* _THE RECORDS_:
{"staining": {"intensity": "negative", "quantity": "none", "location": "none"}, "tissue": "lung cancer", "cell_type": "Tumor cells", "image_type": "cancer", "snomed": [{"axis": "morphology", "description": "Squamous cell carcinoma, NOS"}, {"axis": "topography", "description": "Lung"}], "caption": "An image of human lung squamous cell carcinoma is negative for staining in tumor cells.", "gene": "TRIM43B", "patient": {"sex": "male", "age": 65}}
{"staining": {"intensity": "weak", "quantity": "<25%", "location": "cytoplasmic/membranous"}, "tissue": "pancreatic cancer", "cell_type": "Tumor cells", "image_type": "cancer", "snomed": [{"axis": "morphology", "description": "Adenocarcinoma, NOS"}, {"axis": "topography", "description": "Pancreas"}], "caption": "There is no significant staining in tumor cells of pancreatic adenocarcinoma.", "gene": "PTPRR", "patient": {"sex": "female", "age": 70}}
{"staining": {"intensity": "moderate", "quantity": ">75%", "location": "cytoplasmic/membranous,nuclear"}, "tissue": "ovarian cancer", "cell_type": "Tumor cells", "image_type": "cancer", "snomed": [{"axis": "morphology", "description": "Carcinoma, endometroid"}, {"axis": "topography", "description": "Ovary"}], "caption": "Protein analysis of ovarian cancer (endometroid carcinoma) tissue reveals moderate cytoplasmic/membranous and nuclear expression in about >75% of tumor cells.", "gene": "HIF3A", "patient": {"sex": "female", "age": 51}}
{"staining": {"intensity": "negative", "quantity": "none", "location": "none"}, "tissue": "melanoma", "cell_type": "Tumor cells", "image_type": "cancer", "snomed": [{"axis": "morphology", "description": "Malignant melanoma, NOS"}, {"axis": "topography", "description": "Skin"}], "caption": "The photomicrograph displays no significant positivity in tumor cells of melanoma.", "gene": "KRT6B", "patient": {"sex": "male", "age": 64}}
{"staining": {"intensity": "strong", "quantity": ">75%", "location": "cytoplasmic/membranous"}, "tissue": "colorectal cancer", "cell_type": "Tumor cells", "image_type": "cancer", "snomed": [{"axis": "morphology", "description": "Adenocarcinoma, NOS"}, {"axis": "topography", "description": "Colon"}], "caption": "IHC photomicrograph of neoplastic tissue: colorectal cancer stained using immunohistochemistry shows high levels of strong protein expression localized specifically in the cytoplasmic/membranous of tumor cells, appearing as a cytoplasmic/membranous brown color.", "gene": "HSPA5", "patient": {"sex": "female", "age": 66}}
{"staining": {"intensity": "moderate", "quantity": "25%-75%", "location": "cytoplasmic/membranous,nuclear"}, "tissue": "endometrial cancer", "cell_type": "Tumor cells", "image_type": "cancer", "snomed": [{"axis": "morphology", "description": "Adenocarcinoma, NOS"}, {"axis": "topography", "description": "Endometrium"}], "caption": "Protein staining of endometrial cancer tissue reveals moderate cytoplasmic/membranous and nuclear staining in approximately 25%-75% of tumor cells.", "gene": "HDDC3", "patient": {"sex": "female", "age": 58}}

* _PROBLEM TO WORK ON_: The full listing must be retyped precisely, with no line left out.

* _OUTPUT_:
{"staining": {"intensity": "negative", "quantity": "none", "location": "none"}, "tissue": "lung cancer", "cell_type": "Tumor cells", "image_type": "cancer", "snomed": [{"axis": "morphology", "description": "Squamous cell carcinoma, NOS"}, {"axis": "topography", "description": "Lung"}], "caption": "An image of human lung squamous cell carcinoma is negative for staining in tumor cells.", "gene": "TRIM43B", "patient": {"sex": "male", "age": 65}}
{"staining": {"intensity": "weak", "quantity": "<25%", "location": "cytoplasmic/membranous"}, "tissue": "pancreatic cancer", "cell_type": "Tumor cells", "image_type": "cancer", "snomed": [{"axis": "morphology", "description": "Adenocarcinoma, NOS"}, {"axis": "topography", "description": "Pancreas"}], "caption": "There is no significant staining in tumor cells of pancreatic adenocarcinoma.", "gene": "PTPRR", "patient": {"sex": "female", "age": 70}}
{"staining": {"intensity": "moderate", "quantity": ">75%", "location": "cytoplasmic/membranous,nuclear"}, "tissue": "ovarian cancer", "cell_type": "Tumor cells", "image_type": "cancer", "snomed": [{"axis": "morphology", "description": "Carcinoma, endometroid"}, {"axis": "topography", "description": "Ovary"}], "caption": "Protein analysis of ovarian cancer (endometroid carcinoma) tissue reveals moderate cytoplasmic/membranous and nuclear expression in about >75% of tumor cells.", "gene": "HIF3A", "patient": {"sex": "female", "age": 51}}
{"staining": {"intensity": "negative", "quantity": "none", "location": "none"}, "tissue": "melanoma", "cell_type": "Tumor cells", "image_type": "cancer", "snomed": [{"axis": "morphology", "description": "Malignant melanoma, NOS"}, {"axis": "topography", "description": "Skin"}], "caption": "The photomicrograph displays no significant positivity in tumor cells of melanoma.", "gene": "KRT6B", "patient": {"sex": "male", "age": 64}}
{"staining": {"intensity": "strong", "quantity": ">75%", "location": "cytoplasmic/membranous"}, "tissue": "colorectal cancer", "cell_type": "Tumor cells", "image_type": "cancer", "snomed": [{"axis": "morphology", "description": "Adenocarcinoma, NOS"}, {"axis": "topography", "description": "Colon"}], "caption": "IHC photomicrograph of neoplastic tissue: colorectal cancer stained using immunohistochemistry shows high levels of strong protein expression localized specifically in the cytoplasmic/membranous of tumor cells, appearing as a cytoplasmic/membranous brown color.", "gene": "HSPA5", "patient": {"sex": "female", "age": 66}}
{"staining": {"intensity": "moderate", "quantity": "25%-75%", "location": "cytoplasmic/membranous,nuclear"}, "tissue": "endometrial cancer", "cell_type": "Tumor cells", "image_type": "cancer", "snomed": [{"axis": "morphology", "description": "Adenocarcinoma, NOS"}, {"axis": "topography", "description": "Endometrium"}], "caption": "Protein staining of endometrial cancer tissue reveals moderate cytoplasmic/membranous and nuclear staining in approximately 25%-75% of tumor cells.", "gene": "HDDC3", "patient": {"sex": "female", "age": 58}}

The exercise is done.